__Data__:
------------------------------------------------------------------------

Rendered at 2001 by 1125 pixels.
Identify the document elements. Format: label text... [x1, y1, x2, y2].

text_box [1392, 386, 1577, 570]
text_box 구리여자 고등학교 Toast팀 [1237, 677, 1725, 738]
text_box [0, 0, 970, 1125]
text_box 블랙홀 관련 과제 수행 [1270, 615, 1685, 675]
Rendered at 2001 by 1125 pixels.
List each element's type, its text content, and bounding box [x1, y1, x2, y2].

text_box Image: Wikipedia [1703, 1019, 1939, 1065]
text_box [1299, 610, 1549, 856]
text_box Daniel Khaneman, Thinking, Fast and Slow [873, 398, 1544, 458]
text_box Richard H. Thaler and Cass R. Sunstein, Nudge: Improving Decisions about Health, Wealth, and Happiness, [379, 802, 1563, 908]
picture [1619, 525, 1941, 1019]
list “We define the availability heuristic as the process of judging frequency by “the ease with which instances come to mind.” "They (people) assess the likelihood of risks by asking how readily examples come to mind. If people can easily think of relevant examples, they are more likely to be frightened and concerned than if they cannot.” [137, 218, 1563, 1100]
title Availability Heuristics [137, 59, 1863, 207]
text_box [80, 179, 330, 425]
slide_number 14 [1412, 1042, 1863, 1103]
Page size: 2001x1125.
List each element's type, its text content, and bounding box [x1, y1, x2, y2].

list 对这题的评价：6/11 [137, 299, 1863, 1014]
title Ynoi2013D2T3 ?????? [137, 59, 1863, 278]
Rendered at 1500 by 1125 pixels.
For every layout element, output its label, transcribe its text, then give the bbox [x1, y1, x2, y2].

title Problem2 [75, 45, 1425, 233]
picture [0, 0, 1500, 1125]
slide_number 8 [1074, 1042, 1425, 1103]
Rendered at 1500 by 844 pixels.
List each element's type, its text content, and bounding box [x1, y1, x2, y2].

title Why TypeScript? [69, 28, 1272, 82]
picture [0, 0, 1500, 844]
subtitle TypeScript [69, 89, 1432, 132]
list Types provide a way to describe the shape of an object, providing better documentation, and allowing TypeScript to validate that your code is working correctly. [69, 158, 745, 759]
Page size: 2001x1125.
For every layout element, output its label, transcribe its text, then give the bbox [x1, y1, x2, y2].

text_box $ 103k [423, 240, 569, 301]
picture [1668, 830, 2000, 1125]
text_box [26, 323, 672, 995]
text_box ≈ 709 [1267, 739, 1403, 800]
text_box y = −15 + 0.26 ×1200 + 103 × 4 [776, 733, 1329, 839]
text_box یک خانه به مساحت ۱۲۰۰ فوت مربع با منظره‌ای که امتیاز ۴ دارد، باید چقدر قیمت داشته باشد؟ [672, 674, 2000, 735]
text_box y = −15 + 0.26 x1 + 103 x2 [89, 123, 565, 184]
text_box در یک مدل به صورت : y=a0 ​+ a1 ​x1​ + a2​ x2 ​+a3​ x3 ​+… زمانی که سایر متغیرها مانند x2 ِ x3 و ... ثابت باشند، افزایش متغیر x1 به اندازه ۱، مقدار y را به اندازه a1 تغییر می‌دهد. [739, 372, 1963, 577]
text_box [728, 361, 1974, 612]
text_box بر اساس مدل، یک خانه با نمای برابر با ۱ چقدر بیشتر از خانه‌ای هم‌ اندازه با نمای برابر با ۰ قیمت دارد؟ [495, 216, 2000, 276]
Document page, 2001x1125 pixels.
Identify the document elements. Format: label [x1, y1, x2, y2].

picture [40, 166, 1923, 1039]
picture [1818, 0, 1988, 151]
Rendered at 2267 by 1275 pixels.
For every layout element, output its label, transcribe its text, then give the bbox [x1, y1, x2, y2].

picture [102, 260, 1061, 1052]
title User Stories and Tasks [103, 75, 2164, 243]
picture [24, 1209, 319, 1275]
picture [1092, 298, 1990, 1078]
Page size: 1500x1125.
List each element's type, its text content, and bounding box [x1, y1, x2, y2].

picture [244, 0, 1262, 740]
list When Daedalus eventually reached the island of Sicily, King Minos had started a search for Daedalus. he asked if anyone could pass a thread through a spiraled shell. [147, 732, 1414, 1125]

------------------------------------------------------------------------

__What is expected__:
The string "pixels" appears on how many lines of the records? State the number alone.

__Solved problem__:
6